THE TASK =
Although pictures appear in the records, the copy must leave them out and match everything else exactly.

DATA =
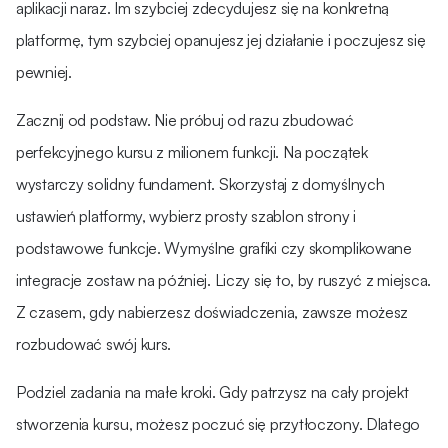
aplikacji naraz. Im szybciej zdecydujesz się na konkretną
platformę, tym szybciej opanujesz jej działanie i poczujesz się
pewniej​.
Zacznij od podstaw. Nie próbuj od razu zbudować
perfekcyjnego kursu z milionem funkcji. Na początek
wystarczy solidny fundament. Skorzystaj z domyślnych
ustawień platformy, wybierz prosty szablon strony i
podstawowe funkcje. Wymyślne grafiki czy skomplikowane
integracje zostaw na później. Liczy się to, by ruszyć z miejsca.
Z czasem, gdy nabierzesz doświadczenia, zawsze możesz
rozbudować swój kurs.
Podziel zadania na małe kroki. Gdy patrzysz na cały projekt
stworzenia kursu, możesz poczuć się przytłoczony. Dlatego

ANSWER FOR THIS EXERCISE =
aplikacji naraz. Im szybciej zdecydujesz się na konkretną
platformę, tym szybciej opanujesz jej działanie i poczujesz się
pewniej​.
Zacznij od podstaw. Nie próbuj od razu zbudować
perfekcyjnego kursu z milionem funkcji. Na początek
wystarczy solidny fundament. Skorzystaj z domyślnych
ustawień platformy, wybierz prosty szablon strony i
podstawowe funkcje. Wymyślne grafiki czy skomplikowane
integracje zostaw na później. Liczy się to, by ruszyć z miejsca.
Z czasem, gdy nabierzesz doświadczenia, zawsze możesz
rozbudować swój kurs.
Podziel zadania na małe kroki. Gdy patrzysz na cały projekt
stworzenia kursu, możesz poczuć się przytłoczony. Dlatego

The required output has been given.